*. This movie is sometimes said to be the one where the franchise got back to its roots, meaning it brought Jason literally back from the dead instead of pursuing the possibility of copycat killers. In fact, I find it an even bigger deviation from formula than the previous film, which was (supposedly) A New Beginning.
*. A bigger deviation and a much worse movie. Apparently, however, it enjoys a respectable reputation, with many critics considering it the best film in the series. It is also credited for having influenced the Scream franchise with its self-referential humour. I think this is way overstated and there is nothing remotely clever, witty, or funny about the script at all. I also think this is one of the worst Friday the 13ths.
*. But back to what’s different. In the first place Jason himself is now a supernatural force that cannot be killed by any means. Second: gone is the sleaze and moralizing. There are no tits in this film (the only film in the series, including the reboot, with no nudity), only one scene of casual sex (with the partners partially clothed), and no drug use. So the victims aren’t being killed because they’re bad but just because they’re in Jason’s way.
*. There’s an interesting point on the DVD commentary where writer-director Tom McLoughlin says that one of his big influences was Frank Capra because he wanted the audience to like the characters so that we would care about them when they were in danger. This is very different from what’s standard in these dead teenager movies where you hate the idiots so much you want them to die. In the end I think McLoughlin fell into the middle. I didn’t hate the victims in this movie but I didn’t like or care about them either.
*. Then there is the humour. McLoughlin wanted to make a funny movie and was told he could do so as long as he didn’t make fun of Jason. The results don’t strike me as being funny at all, in large part because there’s nothing scary going on either.

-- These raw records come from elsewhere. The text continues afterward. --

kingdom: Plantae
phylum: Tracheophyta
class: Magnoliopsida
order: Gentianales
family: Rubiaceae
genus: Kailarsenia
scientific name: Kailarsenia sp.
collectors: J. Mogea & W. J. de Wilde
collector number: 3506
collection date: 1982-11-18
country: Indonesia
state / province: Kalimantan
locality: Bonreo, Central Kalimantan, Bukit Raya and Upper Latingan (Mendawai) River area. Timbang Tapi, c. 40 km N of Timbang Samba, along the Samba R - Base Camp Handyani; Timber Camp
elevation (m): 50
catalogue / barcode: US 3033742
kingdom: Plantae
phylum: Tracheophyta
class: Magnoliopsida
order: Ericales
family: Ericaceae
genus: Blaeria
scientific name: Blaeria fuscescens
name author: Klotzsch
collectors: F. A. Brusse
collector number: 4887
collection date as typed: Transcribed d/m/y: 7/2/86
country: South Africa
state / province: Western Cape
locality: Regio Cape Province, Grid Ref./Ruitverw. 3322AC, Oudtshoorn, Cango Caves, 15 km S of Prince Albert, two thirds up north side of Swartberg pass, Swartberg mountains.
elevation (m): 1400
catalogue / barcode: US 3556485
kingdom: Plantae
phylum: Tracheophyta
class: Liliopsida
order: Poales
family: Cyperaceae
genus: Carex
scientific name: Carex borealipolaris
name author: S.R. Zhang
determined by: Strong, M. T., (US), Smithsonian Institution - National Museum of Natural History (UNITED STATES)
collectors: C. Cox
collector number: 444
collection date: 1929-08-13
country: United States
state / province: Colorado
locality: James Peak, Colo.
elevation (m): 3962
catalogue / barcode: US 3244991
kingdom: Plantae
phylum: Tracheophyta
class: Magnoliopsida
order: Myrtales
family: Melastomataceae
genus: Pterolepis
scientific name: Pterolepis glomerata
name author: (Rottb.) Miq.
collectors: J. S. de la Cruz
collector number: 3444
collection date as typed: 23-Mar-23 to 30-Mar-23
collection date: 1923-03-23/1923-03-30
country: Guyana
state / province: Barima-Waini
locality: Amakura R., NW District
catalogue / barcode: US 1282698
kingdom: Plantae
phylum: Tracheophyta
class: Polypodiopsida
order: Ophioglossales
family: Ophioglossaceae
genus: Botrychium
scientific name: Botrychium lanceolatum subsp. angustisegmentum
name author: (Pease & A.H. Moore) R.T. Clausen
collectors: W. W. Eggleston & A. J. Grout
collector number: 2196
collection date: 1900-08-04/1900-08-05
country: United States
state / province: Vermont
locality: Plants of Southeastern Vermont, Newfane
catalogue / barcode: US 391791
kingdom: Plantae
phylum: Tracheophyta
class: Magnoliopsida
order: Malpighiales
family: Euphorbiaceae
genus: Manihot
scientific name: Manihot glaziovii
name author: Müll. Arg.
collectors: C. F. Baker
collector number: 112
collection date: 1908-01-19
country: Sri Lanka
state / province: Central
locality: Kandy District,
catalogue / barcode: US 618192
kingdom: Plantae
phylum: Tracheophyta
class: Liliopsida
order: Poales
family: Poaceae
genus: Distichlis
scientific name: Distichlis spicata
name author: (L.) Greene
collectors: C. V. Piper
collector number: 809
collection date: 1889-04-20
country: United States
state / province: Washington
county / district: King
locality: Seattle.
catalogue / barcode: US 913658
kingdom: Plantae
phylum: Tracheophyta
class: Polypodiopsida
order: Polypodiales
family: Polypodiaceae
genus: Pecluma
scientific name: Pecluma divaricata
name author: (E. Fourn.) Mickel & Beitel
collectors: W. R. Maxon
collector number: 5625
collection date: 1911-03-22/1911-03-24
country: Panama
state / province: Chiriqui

For horror-comedy to work I’ve always felt that there has to be a certain amount of real tension or suspense as well, to highlight the humour and have it come as more of a relief. But here absolutely nothing works.
*. I’m not even sure McLoughlin stuck to the rule of not making fun of Jason. The opening credits are introduced by way of a silly nod to the Bond gun-barrel iris and later the deathless one has a paintball pistol fired at him. So he’s set up as at least a semi-comic figure.
*. So: more jokes and no boobs. And very little gore to go with it. Some of this was due to the MPAA still being on the warpath, but based on the deleted scenes included with the DVD I don’t think there was that much splatter in the first place. Audiences were spared the heads hitting the ground in the triple decapitation scene but that’s about it.
*. This is not to say there weren’t a lot of cuts, and additions. The sense I had was that the movie was made in a very slapdash manner. They even had to add one set of kills after the rest of the film was shot because there weren’t enough (according to the commentary, despite the tight budget “there was always money for a new kill”). Also the character of the caretaker at the graveyard was supposed to play a bigger role and not be killed (introducing us at the end to Jason’s father). Though I haven’t heard it discussed, I thought it strange that the deputy is safely locked away from Jason and his pistol with the laser scope is never actually utilized. That seems as though something else was dropped from the script at some point, though McCloughlin says on the commentary that he never thought of putting the red dot on Jason.
*. One of the problems with trying to be funny is that you lose all those magical moments where the movie isn’t trying to be funny but you still have to laugh. These make up a number of the most memorable scenes in this franchise. As, for example, when the two characters sing “Baby, Baby” to each other through the outhouse walls in A New Beginning. There are no moments like that in Jason Lives because all the laughs are written as gags, which means they’re not as funny.
*. I can understand some people liking this one, but I think what they like about it are things that make it different from a traditional Friday the Thirteenth movie. Some of the changes I didn’t mind (the lack of nudity, for example), but turning Jason into an immortal demon from hell, while perhaps inevitable, was a leap into stupidity I’ve never approved of. And as I say, the jokes all fall flat.
*. So while I give them credit for trying to do something different, at the end of the day this one just isn’t scary or funny or even that interesting. It was, however, the shape of things to come.